Extracted page text:
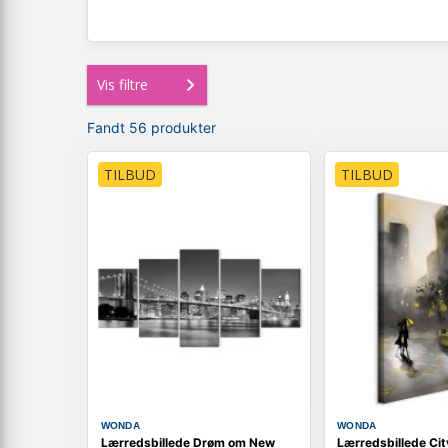
Vis filtre
Fandt 56 produkter
TILBUD
TILBUD
WONDA
WONDA
Lærredsbillede Drøm om New
Lærredsbillede Cit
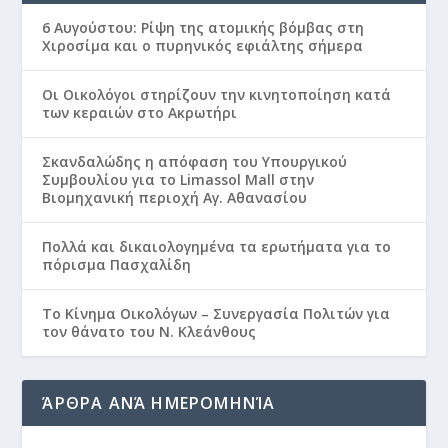
6 Αυγούστου: Ρίψη της ατομικής βόμβας στη
Χιροσίμα και ο πυρηνικός εφιάλτης σήμερα
Οι Οικολόγοι στηρίζουν την κινητοποίηση κατά
των κεραιών στο Ακρωτήρι
Σκανδαλώδης η απόφαση του Υπουργικού
Συμβουλίου για το Limassol Mall στην
Βιομηχανική περιοχή Αγ. Αθανασίου
Πολλά και δικαιολογημένα τα ερωτήματα για το
πόρισμα Πασχαλίδη
Το Κίνημα Οικολόγων – Συνεργασία Πολιτών για
τον θάνατο του Ν. Κλεάνθους
ΆΡΘΡΑ ΑΝΆ ΗΜΕΡΟΜΗΝΊΑ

# WHAT IS NEEDED
Change every "TILBUD" in the material to "UDSALG" and give the lines again with nothing else altered. Please leave the pictures out of your answer.

# ANSWER FOR THE TASK
Vis filtre
Fandt 56 produkter
UDSALG
UDSALG
WONDA
WONDA
Lærredsbillede Drøm om New
Lærredsbillede Cit
6 Αυγούστου: Ρίψη της ατομικής βόμβας στη
Χιροσίμα και ο πυρηνικός εφιάλτης σήμερα
Οι Οικολόγοι στηρίζουν την κινητοποίηση κατά
των κεραιών στο Ακρωτήρι
Σκανδαλώδης η απόφαση του Υπουργικού
Συμβουλίου για το Limassol Mall στην
Βιομηχανική περιοχή Αγ. Αθανασίου
Πολλά και δικαιολογημένα τα ερωτήματα για το
πόρισμα Πασχαλίδη
Το Κίνημα Οικολόγων – Συνεργασία Πολιτών για
τον θάνατο του Ν. Κλεάνθους
ΆΡΘΡΑ ΑΝΆ ΗΜΕΡΟΜΗΝΊΑ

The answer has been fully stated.